### Directions
Copy each line of the data that has "performanslı" in it.

### Source material
Segment Open
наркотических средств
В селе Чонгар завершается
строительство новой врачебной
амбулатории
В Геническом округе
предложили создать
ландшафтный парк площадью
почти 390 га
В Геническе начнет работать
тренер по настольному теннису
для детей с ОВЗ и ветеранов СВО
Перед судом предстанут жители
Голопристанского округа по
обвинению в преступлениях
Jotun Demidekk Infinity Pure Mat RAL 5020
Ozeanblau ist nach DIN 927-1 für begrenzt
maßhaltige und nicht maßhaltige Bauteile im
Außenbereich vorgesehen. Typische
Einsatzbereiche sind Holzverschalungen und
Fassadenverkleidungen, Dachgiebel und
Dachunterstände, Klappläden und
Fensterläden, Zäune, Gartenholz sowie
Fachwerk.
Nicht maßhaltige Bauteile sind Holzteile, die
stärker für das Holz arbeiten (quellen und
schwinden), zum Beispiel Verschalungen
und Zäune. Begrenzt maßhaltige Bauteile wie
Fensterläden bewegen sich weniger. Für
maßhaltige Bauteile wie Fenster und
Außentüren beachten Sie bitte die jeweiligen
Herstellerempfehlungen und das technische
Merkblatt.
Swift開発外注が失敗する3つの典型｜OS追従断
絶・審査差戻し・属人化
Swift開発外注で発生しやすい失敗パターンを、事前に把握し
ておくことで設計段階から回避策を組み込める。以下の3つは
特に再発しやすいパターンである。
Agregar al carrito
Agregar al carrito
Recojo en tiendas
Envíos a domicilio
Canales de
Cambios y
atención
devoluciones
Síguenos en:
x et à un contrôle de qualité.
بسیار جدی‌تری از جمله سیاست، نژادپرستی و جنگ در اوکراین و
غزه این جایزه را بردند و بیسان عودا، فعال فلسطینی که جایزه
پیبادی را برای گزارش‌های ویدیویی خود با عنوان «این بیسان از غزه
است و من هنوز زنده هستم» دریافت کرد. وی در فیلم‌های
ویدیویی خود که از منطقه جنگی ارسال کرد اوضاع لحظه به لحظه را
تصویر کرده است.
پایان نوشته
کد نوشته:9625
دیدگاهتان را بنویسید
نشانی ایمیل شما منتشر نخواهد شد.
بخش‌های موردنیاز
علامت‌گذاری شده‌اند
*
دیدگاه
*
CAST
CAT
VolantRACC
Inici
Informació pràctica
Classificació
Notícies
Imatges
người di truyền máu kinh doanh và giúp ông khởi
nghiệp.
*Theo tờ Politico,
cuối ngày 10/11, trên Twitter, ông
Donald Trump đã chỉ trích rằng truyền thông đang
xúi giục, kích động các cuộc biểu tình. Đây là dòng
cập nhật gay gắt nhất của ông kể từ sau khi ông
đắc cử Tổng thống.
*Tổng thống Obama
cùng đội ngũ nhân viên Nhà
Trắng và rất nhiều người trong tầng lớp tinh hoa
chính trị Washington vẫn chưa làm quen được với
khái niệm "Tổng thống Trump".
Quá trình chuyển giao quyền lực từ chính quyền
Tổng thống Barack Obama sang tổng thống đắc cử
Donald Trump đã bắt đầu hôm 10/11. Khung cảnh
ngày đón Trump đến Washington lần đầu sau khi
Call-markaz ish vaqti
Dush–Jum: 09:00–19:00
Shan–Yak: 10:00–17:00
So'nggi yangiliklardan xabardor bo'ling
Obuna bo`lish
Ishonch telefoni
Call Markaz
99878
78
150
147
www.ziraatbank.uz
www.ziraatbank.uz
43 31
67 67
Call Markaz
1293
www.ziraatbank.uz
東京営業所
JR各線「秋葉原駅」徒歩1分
Segment Closed
Segment Open
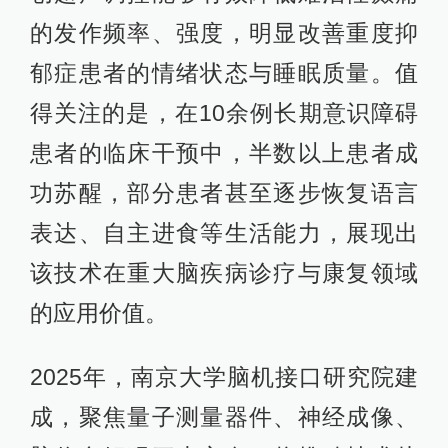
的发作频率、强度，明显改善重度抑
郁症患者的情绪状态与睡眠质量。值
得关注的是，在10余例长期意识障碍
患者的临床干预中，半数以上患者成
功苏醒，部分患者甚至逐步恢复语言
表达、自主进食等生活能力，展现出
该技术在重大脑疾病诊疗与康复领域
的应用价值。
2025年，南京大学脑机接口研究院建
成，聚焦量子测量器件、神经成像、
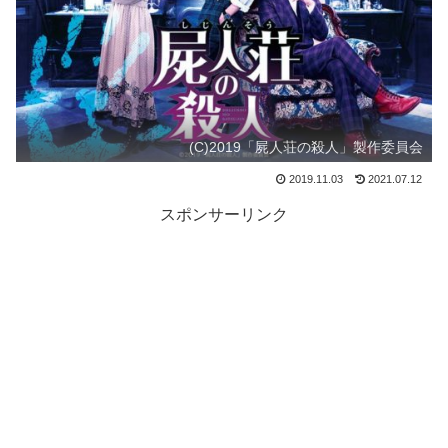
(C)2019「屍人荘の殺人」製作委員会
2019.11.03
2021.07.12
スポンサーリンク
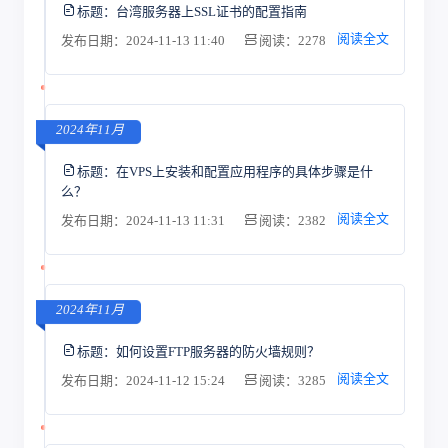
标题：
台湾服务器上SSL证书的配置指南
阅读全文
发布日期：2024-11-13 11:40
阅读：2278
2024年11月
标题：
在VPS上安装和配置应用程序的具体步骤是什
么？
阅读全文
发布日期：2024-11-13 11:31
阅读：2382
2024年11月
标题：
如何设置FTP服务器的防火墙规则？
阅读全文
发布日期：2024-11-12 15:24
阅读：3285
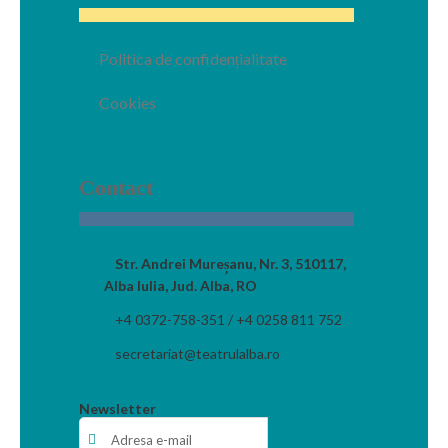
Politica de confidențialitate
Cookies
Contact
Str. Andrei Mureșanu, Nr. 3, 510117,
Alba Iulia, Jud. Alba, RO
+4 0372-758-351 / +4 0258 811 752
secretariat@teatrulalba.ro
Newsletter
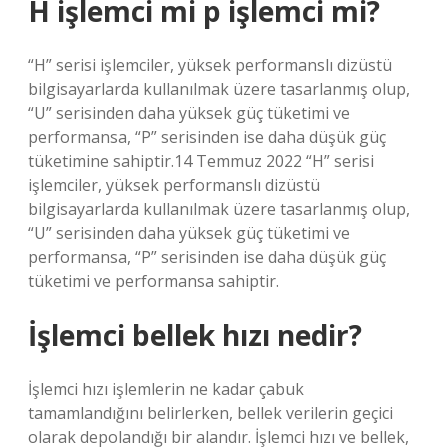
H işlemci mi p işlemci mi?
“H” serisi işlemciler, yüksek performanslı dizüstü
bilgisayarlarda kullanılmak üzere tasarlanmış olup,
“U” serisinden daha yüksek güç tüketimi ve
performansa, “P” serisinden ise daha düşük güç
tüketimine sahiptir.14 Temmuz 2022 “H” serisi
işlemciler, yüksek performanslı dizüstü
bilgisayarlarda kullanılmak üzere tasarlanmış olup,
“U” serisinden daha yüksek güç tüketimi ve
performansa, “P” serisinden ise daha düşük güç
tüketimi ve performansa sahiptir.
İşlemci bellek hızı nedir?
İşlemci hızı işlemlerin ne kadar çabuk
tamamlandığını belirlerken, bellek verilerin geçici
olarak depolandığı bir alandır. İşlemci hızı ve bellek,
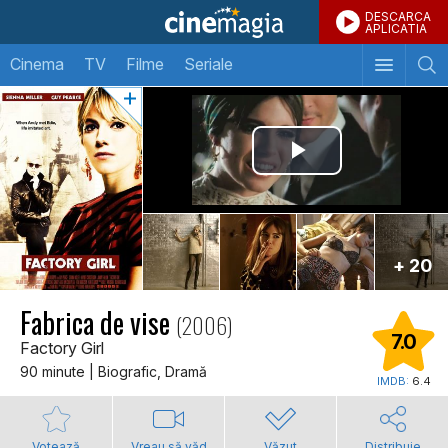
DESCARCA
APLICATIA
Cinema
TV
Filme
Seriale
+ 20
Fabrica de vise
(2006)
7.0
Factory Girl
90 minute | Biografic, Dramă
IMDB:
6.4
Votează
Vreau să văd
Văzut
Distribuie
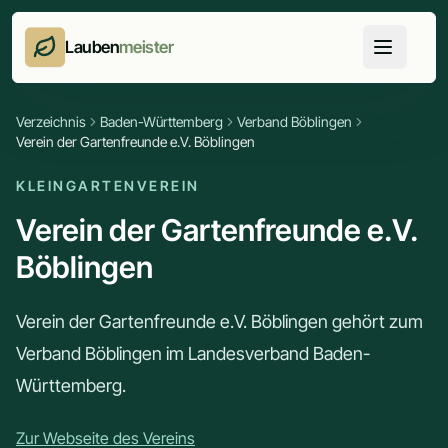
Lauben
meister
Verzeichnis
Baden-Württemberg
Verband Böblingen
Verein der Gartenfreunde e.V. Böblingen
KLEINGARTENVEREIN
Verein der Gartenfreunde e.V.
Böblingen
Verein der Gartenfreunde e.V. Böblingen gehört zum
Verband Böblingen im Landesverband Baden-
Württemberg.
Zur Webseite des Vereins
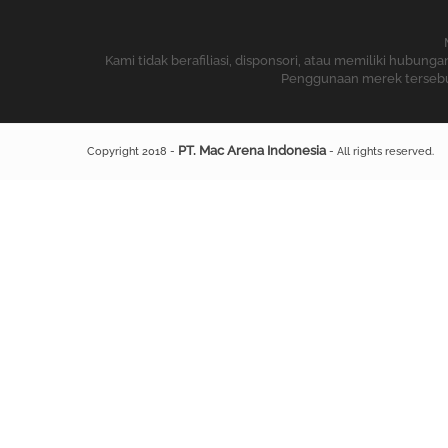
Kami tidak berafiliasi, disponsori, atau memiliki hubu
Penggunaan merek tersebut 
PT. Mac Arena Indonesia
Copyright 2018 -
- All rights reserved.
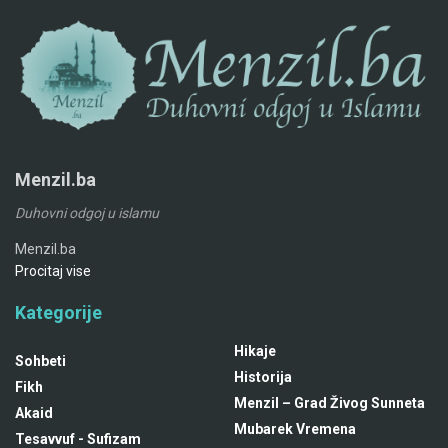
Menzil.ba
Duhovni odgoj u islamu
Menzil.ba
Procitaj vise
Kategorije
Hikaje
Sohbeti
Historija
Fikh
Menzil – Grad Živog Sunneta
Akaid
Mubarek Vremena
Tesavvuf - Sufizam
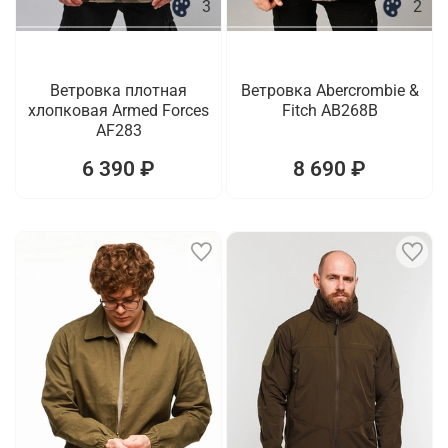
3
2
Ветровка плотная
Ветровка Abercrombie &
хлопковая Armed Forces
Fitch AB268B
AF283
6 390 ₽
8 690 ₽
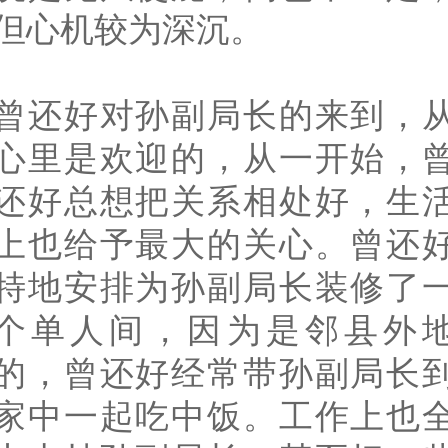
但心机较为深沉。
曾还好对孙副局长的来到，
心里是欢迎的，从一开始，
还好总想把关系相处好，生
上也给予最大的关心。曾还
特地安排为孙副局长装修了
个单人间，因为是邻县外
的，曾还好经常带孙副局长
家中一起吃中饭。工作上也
Segment Closed
Segment Open
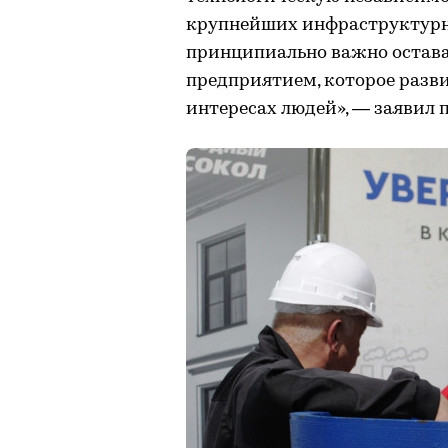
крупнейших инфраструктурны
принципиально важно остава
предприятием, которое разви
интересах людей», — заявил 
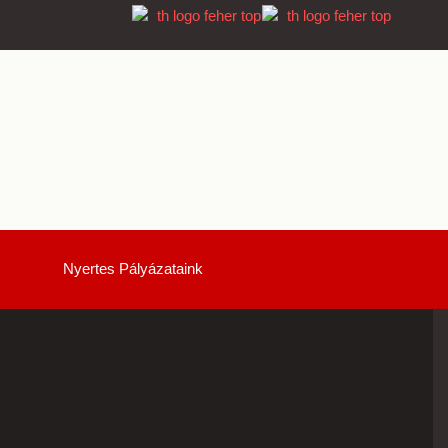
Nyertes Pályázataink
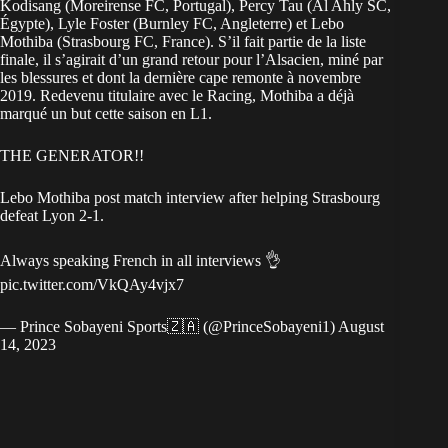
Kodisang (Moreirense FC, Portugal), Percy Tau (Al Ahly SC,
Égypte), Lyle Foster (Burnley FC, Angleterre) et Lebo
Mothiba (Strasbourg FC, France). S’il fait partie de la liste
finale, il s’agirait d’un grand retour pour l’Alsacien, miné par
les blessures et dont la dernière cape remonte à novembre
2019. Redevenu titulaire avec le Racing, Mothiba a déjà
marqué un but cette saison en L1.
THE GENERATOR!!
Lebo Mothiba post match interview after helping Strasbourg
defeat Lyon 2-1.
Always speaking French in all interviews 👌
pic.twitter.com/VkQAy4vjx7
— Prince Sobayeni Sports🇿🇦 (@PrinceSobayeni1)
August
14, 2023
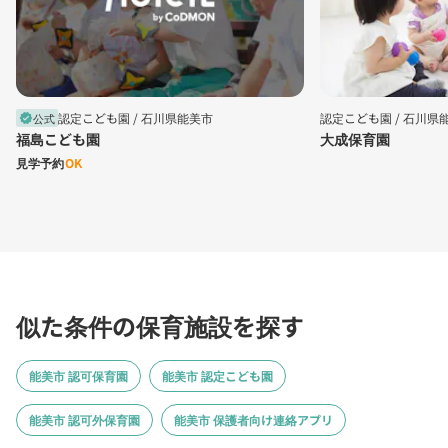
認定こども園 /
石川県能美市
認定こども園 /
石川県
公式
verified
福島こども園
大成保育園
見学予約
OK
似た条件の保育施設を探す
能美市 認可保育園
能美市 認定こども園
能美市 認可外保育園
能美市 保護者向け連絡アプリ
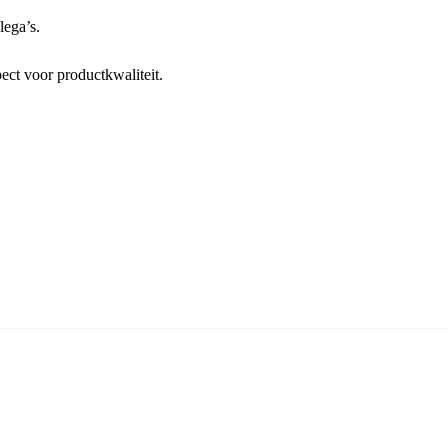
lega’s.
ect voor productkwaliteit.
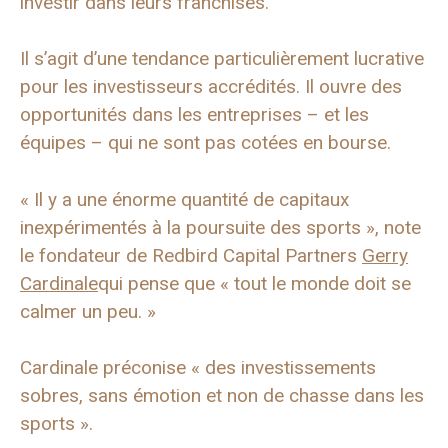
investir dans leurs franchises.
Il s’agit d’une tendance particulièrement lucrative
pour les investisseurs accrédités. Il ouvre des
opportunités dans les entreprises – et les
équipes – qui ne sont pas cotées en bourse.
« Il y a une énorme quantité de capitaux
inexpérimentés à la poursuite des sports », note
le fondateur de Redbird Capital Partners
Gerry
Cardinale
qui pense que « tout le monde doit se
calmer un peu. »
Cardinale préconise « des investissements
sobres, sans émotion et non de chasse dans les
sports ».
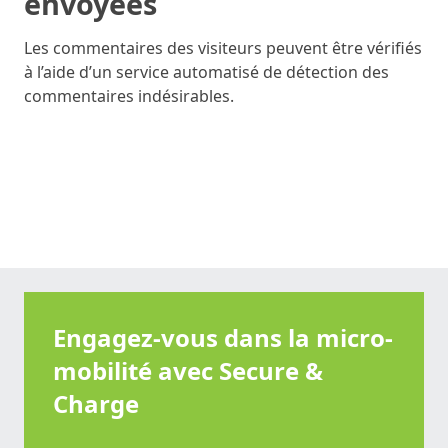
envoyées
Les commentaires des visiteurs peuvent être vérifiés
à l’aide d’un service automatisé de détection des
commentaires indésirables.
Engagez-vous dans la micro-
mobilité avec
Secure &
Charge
Segment Closed
### Answer space
“H” serisi işlemciler, yüksek performanslı dizüstü
işlemciler, yüksek performanslı dizüstü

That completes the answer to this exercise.